Campaign Action
Republicans have all but passed their tax bill. Now comes chaos.
America’s new tax system will go into effect in just 12 days, and payroll companies are bracing for confusion as they figure out new withholding rules that will affect millions of American paychecks.
The Treasury Department and the IRS will have to quickly write new regulations to implement the new law, governing everything from the tax regime for businesses that don’t organize as corporations to the endowments of the nation’s elite universities and how multinational corporations are taxed on the profits they make abroad.

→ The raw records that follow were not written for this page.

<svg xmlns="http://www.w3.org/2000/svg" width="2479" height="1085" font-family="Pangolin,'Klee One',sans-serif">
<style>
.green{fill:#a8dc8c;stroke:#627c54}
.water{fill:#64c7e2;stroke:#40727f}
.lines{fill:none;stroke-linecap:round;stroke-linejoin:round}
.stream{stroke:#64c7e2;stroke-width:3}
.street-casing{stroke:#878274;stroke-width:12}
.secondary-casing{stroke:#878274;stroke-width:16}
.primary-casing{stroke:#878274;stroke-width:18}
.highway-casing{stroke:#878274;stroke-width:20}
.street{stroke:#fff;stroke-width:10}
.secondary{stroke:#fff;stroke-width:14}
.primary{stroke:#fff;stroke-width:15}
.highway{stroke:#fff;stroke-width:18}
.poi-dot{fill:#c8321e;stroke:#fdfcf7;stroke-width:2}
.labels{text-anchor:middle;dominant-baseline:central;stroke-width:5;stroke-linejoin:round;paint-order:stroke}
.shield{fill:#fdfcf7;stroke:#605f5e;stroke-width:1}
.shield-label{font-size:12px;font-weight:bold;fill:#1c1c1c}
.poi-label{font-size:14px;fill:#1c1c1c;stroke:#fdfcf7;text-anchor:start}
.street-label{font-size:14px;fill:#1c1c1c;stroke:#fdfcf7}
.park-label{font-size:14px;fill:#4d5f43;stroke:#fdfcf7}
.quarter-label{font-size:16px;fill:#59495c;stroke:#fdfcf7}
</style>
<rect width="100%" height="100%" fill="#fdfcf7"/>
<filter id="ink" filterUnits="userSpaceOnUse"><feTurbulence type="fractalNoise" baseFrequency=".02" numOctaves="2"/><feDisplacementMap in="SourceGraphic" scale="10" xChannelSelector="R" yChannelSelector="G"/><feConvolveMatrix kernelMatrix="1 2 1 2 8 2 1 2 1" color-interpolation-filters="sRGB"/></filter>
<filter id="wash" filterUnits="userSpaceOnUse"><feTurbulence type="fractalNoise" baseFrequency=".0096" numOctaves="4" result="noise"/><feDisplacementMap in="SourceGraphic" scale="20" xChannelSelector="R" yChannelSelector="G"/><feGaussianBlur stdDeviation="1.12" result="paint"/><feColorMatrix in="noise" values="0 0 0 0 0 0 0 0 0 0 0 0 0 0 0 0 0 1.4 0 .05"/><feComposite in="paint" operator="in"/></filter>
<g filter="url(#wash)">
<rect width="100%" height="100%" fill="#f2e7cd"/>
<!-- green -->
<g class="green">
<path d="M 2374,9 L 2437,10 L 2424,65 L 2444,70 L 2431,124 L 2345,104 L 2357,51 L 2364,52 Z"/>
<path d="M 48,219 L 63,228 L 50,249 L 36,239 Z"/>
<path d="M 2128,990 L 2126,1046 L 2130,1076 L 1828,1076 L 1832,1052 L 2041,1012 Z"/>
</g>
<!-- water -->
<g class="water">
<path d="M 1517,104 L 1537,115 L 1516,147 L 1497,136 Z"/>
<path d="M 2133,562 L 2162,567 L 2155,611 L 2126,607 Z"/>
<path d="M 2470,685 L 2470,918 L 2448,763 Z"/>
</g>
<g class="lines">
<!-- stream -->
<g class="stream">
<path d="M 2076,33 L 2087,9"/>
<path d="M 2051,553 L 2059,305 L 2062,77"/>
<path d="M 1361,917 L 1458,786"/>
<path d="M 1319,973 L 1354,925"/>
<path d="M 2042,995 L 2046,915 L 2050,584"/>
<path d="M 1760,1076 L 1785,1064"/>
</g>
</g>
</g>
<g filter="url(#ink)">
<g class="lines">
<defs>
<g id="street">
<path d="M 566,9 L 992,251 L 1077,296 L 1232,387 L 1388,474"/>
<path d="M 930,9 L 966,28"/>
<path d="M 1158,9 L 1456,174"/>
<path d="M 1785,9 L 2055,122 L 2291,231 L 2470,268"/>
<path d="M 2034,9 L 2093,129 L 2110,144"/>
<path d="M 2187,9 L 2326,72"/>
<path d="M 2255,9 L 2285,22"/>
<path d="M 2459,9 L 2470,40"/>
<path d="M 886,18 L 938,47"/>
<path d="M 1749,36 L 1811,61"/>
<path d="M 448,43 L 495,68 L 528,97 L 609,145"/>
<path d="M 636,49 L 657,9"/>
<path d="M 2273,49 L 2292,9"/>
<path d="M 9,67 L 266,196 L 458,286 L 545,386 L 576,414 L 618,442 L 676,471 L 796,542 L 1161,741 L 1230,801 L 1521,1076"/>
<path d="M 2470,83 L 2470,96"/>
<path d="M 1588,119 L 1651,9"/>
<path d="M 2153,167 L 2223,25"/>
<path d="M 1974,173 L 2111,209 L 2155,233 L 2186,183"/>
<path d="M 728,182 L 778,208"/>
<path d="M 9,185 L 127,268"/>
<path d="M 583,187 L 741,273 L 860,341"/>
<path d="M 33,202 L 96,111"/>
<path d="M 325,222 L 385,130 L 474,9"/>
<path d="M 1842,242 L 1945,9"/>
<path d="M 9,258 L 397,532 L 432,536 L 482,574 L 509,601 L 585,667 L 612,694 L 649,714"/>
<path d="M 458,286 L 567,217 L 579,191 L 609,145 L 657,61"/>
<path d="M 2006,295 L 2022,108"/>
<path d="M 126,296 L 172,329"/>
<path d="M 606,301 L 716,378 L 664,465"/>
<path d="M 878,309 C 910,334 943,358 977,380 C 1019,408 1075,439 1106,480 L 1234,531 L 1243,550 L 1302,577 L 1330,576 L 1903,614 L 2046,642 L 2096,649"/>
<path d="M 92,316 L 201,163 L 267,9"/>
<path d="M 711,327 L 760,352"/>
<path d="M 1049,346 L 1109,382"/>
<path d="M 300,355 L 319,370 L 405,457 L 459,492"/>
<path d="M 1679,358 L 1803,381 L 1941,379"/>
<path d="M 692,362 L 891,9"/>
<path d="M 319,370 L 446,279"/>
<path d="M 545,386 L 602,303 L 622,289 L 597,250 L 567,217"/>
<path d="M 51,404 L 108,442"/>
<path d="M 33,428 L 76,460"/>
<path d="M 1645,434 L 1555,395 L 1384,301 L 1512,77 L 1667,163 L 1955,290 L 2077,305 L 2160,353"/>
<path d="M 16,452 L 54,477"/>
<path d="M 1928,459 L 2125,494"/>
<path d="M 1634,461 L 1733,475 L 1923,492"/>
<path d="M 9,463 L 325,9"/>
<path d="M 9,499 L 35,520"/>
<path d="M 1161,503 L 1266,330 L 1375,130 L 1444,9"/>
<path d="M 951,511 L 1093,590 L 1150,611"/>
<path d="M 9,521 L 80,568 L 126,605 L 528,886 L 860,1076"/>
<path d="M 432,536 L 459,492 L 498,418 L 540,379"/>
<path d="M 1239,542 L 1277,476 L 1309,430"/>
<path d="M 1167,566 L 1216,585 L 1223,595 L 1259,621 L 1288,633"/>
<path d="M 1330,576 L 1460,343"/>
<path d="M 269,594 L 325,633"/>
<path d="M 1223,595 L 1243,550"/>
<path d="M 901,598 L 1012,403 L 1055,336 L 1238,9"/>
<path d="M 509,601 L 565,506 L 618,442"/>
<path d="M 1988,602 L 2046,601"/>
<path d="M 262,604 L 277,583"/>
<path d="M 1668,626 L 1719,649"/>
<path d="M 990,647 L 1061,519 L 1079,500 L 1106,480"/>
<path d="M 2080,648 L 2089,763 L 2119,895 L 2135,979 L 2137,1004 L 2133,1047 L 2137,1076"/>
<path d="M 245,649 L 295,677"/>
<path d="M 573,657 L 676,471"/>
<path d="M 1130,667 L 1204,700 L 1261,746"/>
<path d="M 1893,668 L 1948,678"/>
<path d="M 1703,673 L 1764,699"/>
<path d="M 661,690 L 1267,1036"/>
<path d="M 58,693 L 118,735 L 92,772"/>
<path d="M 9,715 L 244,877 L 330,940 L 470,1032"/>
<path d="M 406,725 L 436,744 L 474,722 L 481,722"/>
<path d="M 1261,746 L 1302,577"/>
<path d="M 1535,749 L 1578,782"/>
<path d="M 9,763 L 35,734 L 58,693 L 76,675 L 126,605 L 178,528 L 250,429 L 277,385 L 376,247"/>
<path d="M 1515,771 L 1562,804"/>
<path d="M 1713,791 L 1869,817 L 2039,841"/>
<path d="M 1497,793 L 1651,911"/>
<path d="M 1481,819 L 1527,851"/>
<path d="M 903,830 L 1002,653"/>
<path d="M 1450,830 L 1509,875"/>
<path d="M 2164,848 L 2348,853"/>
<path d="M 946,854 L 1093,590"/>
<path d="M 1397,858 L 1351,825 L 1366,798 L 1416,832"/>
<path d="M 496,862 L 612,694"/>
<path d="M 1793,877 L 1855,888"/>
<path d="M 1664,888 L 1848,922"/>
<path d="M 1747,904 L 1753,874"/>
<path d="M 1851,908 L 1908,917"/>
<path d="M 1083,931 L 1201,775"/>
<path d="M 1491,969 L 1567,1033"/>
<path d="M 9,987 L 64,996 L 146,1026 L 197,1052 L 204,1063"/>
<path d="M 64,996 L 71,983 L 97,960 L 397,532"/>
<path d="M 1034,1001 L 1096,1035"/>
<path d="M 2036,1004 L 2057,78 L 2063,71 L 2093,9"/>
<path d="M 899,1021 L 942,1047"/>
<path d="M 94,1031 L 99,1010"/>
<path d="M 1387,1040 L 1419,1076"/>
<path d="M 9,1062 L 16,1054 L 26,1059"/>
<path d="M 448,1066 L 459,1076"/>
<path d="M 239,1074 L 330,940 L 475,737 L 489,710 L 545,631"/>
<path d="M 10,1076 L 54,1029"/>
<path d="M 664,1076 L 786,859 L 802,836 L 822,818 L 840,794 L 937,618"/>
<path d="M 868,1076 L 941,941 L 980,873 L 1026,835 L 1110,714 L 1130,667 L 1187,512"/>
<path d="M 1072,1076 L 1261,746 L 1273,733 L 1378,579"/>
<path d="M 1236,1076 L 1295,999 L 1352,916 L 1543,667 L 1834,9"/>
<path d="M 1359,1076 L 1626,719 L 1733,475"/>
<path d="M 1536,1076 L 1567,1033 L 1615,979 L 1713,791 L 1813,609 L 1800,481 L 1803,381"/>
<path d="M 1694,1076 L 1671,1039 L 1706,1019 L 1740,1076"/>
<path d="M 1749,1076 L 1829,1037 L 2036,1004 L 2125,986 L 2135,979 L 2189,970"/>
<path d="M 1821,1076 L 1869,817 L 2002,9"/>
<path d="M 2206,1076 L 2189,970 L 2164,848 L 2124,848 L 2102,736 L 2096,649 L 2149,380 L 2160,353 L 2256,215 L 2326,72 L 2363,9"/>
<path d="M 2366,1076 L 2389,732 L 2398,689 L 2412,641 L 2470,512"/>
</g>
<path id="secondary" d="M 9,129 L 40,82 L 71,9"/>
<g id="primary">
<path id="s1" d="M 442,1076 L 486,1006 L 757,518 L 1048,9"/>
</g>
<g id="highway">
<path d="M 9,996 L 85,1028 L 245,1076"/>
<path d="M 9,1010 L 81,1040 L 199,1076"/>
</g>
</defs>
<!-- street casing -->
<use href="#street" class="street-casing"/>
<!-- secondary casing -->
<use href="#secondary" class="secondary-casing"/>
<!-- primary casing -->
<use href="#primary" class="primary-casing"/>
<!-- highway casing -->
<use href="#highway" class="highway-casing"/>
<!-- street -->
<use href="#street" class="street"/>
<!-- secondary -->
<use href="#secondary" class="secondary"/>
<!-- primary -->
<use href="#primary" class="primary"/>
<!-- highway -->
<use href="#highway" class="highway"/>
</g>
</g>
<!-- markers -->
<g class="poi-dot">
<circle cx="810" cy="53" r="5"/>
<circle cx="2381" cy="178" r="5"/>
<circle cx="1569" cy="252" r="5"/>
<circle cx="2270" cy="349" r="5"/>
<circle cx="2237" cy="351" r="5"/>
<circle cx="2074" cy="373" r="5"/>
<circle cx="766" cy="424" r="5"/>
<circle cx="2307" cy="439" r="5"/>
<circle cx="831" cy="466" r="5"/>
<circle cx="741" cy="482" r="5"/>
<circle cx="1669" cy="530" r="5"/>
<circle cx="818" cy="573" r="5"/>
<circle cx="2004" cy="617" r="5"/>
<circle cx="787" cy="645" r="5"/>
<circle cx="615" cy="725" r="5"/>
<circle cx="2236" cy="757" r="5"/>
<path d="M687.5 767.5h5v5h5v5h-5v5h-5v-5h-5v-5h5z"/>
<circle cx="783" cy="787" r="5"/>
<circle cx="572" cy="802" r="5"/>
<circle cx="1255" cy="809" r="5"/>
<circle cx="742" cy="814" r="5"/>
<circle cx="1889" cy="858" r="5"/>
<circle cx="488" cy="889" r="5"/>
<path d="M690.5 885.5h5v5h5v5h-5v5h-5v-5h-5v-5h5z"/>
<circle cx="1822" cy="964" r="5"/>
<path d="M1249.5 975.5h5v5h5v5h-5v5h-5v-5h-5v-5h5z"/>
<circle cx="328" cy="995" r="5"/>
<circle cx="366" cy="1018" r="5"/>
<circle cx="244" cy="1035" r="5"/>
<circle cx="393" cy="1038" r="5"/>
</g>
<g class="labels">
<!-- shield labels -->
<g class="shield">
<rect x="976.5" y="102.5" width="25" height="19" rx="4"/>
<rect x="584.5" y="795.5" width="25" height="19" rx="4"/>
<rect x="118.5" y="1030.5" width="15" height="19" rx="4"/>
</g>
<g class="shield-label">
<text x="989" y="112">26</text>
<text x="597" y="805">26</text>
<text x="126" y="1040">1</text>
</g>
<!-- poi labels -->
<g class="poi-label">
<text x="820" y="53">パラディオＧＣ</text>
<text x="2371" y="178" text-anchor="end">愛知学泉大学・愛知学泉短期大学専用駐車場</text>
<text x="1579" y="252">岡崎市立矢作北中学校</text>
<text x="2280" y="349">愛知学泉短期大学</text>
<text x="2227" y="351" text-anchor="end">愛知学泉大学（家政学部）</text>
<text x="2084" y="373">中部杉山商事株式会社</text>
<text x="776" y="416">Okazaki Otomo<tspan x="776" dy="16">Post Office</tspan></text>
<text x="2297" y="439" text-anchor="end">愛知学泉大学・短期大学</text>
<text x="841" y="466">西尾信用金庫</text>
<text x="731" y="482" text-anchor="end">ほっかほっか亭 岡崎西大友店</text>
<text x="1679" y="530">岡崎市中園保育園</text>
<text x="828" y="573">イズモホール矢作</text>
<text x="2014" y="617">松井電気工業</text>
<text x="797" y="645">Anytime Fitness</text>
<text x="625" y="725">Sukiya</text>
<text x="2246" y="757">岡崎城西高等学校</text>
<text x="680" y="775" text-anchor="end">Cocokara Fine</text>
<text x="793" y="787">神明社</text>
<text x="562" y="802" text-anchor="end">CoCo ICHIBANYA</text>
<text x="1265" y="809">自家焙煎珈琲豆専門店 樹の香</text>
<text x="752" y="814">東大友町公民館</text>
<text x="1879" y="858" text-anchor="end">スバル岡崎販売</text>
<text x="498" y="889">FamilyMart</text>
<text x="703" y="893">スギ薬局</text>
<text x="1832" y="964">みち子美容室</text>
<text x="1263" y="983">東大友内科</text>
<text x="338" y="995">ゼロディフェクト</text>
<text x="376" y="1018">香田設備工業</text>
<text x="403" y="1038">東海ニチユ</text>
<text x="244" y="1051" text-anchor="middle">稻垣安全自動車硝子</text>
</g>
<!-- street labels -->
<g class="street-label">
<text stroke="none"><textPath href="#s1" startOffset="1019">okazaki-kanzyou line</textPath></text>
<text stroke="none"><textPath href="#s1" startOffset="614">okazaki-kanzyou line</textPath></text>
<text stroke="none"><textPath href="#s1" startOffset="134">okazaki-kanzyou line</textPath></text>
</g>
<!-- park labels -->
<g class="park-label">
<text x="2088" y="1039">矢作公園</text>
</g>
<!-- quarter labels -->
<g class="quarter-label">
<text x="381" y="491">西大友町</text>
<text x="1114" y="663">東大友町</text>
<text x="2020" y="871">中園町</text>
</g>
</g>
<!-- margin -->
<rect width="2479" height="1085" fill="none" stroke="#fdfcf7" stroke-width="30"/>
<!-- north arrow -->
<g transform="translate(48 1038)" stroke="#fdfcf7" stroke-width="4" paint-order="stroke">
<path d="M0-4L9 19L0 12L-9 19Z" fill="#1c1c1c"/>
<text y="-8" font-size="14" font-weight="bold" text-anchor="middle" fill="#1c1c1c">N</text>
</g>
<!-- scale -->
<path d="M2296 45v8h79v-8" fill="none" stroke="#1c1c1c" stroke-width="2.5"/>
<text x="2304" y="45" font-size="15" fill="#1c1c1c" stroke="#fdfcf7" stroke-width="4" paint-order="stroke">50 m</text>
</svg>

Twelve days for companies to figure out the details of a bill that the House is having to vote on a second time because the people who wrote it didn’t take the time to fully understand what they could and couldn’t do. And implementation is in the hands of Donald Trump’s Treasury Department and Donald Trump’s IRS—sure, there are career professionals in those agencies, but every time they try to do anything they’ll be stumbling over a Trump appointee.
Oh, and the bill that everyone will be scrambling to figure out before it’s rushed into effect? It’s not even final.
House Ways and Means Chairman Kevin Brady (R-Texas) has also acknowledged that lawmakers will almost certainly need to pass corrections to the tax bill, H.R. 1 (115), which took less than seven weeks from the first bill’s introduction to final passage. Brady said Monday that he started meeting with Treasury Secretary Steven Mnuchin last week to start figuring out how the administration can flesh out the tax bill wherever necessary.
But sure. Passing this, now and in this way, was in the best interest of the nation rather than congressional Republicans who needed a “win” to keep their wealthy donors on board.